Fig. 7. miR-200c regulates the TF Irx1 in CM4 cells.

A Functional testing of the miR-200c regulation site in the Irx1 3’ UTR. N = 4. B qPCR for Irx1 expression in PMIS-miR-200 E14.5 hearts and PMIS transduced AC16 cells. RNA was isolated from whole hearts of litter mates used for snMulti-Omics experiment. N = 3. C Immunofluorescent stain of apical left ventricle sections, at E14.5, for Irx1 (Green) and cTnT (Red). PMIS-C and PMIS-AC hearts show clear enrichment of Irx1 expression (yellow arrowhead).

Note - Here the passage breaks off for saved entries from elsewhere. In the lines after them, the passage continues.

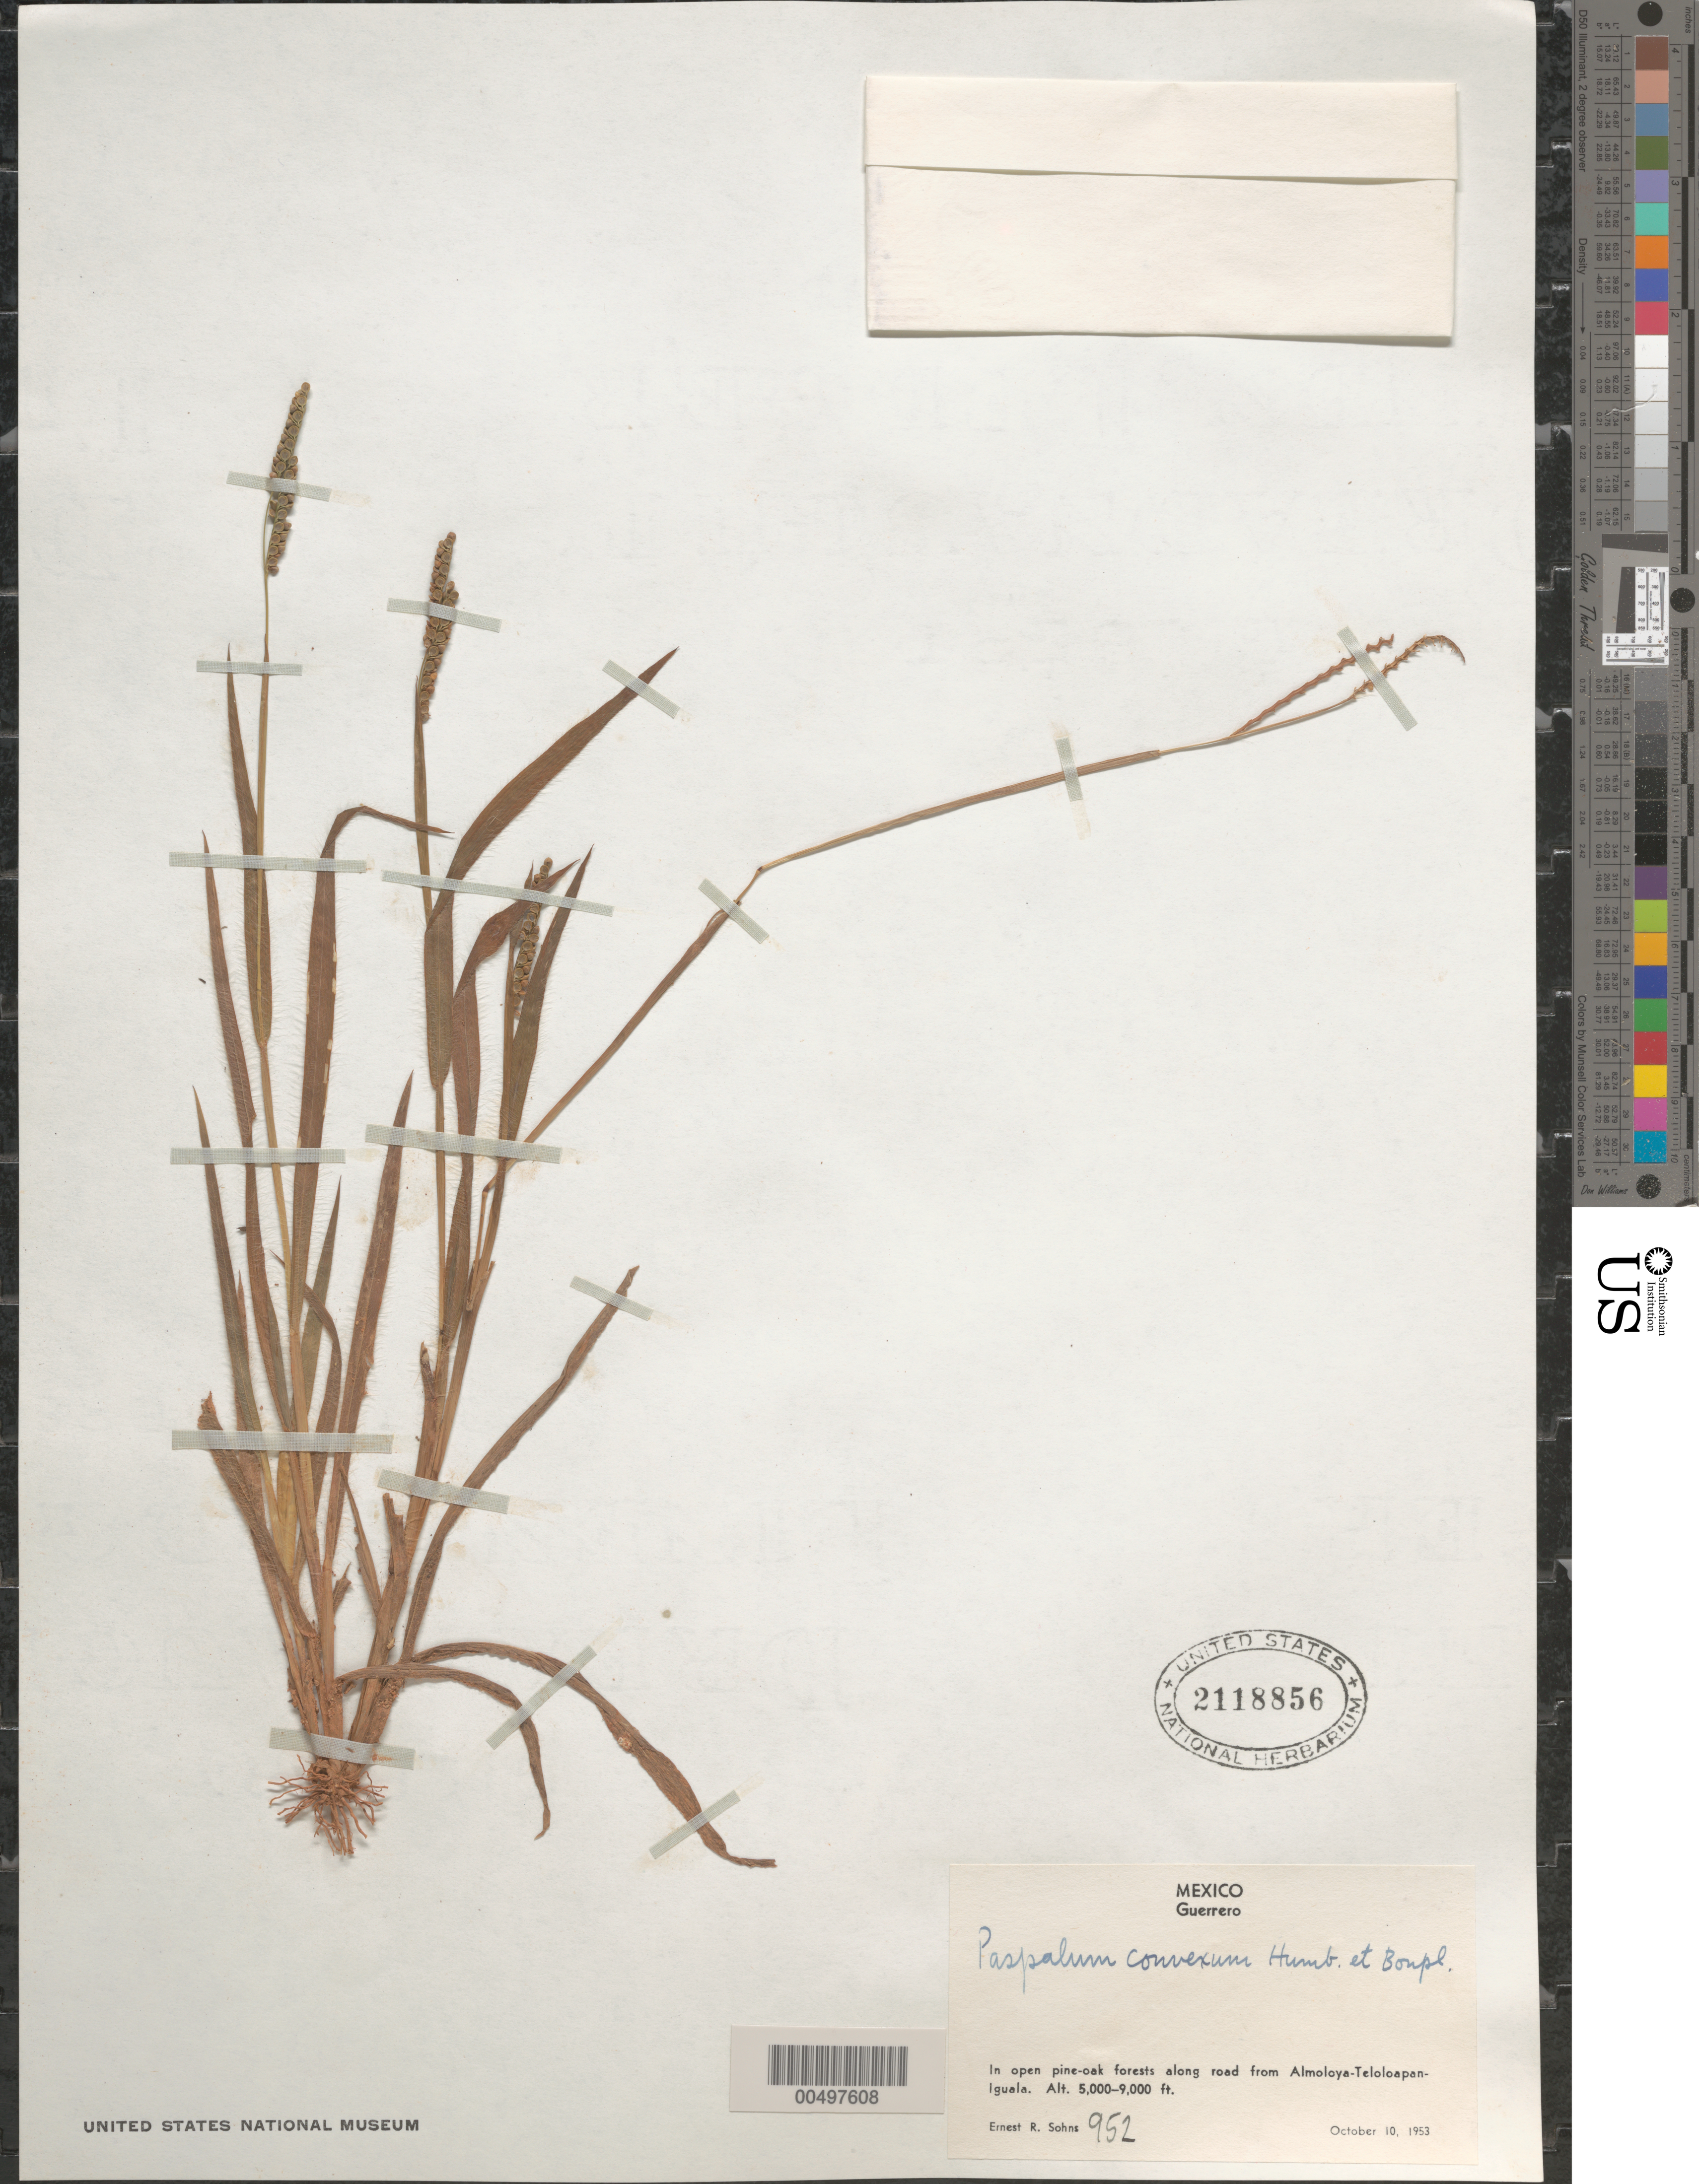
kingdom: Plantae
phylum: Tracheophyta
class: Liliopsida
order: Poales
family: Poaceae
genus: Paspalum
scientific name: Paspalum convexum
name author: Humb. & Bonpl. ex Flüggé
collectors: E. R. Sohns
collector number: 952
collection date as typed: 10 Oct 1953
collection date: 1953-10-10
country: Mexico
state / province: Guerrero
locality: Along rd from Almoloya - Teloloapan - Iguala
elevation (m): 1524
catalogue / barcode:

Scale bar = 25 μm. D Visualization of ATAC-Seq reads of open chromatin around the Irx1 locus in the CM4 cluster from each PMIS sample. The Irx1 locus appears more open in PMIS-C and PMIS-AC samples compared to WT. E Gene expression dynamics of marker genes in each subcluster ordered along latent time inferred by RNA velocity analysis. Analysis shows that Tbx5 is associated with an earlier latent time in the CM4 cluster. F Immunofluorescent stain of apical left ventricle sections, at E14.5, for Irx1 (white), Tbx5, and Nppa (red) and cTnT (green). PMIS-C and PMIS-AC hearts show co-localization of Irx1 and Tbx5 and Irx1 and Nppa in CMs (yellow arrowhead). Scale bar = 25 μm. The statistic test performed was one-way ANOVAwith multiple comparisons. Data are presented as mean values ± SEM. *p ≤ 0.05, **p ≤ 0.01, ***p ≤ 0.001.